WASHINGTON – Unlike the South China Sea and other contested
areas, the U.S. Navy does not have the
capability to conduct freedom-of-the-seas operations in the icebound waters of
the Arctic, a key Pentagon official conceded.

With only one heavy and one medium icebreaker and no Navy
ships with hulls hardened against ice, “We do have limitations in the Arctic
right now,” James H. Anderson, assistant secretary of defense for  strategy, plans and capabilities, told a readiness
subcommittee of the Senate Armed Services Committee on March 3 during a hearing
on U.S. military readiness in the Arctic.

The subcommittee chairman, Sen. Dan Sullivan (R-Alaska),
said he doubted the Navy could today follow the route across the Arctic that
Allied supply convoys took to the Soviet Union in World War II. Sullivan noted
that previous Defense Department Arctic strategies called for protecting “our
sovereign territory, our sea lanes through Freedom of Navigation operations
(FONOPS).”

The drastic decline of sea ice in the Arctic has opened sea
lanes across the top of the world, sparking territorial disputes. Russia,
Norway, Canada and the United States all have boosted their military presence
in the Arctic at a rate not seen since the Cold War.

Last year, Russia completed a large new base at Alexandra
Island in the Franz Josef Land archipelago, while reopening and refitting seven
former Soviet bases within the Arctic Circle. Russia also has modernized its
powerful Northern Fleet. In response, the U.S. has reconstituted the 2nd Fleet,
adding the North Pole to that fleet’s area of responsibility. Last October, a
U.S. aircraft carrier, the USS Harry S. Truman, entered Arctic waters for the
first time since 1991.

Sullivan said the Navy has assured him that U.S. submarines
are all over the Arctic, but “you can’t see a sub.
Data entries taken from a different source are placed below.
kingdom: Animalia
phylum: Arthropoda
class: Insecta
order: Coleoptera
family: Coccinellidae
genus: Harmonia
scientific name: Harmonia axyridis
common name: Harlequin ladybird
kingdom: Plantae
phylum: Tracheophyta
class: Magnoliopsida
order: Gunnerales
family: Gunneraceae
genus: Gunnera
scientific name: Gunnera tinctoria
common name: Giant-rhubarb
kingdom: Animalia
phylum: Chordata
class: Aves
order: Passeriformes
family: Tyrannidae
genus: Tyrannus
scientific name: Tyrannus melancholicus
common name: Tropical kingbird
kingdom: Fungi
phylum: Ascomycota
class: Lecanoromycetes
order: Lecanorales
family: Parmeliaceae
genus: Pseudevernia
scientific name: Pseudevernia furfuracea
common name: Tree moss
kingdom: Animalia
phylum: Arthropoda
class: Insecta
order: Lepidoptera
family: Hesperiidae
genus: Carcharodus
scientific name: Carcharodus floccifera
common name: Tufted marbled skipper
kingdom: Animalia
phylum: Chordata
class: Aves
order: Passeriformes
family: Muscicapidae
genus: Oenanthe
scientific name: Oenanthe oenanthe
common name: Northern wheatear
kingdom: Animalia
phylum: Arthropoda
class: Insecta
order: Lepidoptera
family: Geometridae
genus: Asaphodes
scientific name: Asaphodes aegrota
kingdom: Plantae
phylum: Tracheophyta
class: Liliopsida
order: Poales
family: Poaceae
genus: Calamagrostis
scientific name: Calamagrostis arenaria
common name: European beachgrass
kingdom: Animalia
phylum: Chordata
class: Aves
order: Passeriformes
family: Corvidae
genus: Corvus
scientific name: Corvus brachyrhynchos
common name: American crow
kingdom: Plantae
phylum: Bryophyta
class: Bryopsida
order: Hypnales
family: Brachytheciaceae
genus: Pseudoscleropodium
The whole point of a FONOP
is to demonstrate presence.”

When pressed at the hearing about conducting FONOPS in the
large stretches of the Arctic still covered by ice, Anderson said the Navy had
determined that to exercise its Arctic strategy, “they do not have a
requirement for ice-hardened ships.”

In addition to a deficit of ice-hardened hulls, Sullivan said
the U.S. lacks a strategic port on — or even near — the Arctic Ocean that could
handle repairs or refueling of large Navy or even U.S. Coast Guard vessels.

“Russia has close to a dozen or two dozen ports,” he said,
noting the closest viable port at Anchorage or Dutch Harbor, Alaska, was 1,000
nautical miles or more from Arctic waters. In addition to ports and military
bases, Russian President Vladimir Putin has 54 icebreakers, Sullivan said. “He’s
got all the cards.”

Anderson, who is performing the duties of deputy
undersecretary of defense for policy, for which he is expected to be nominated
by President Trump, said the Pentagon, under the National Defense Authorization
Act for fiscal year 2020, is assessing infrastructure needs in the Arctic to
support operational flexibility and power projection. That includes an Army
Corps of Engineers study of Nome as a possible large ship harbor. A draft
report is expected in December, Anderson said.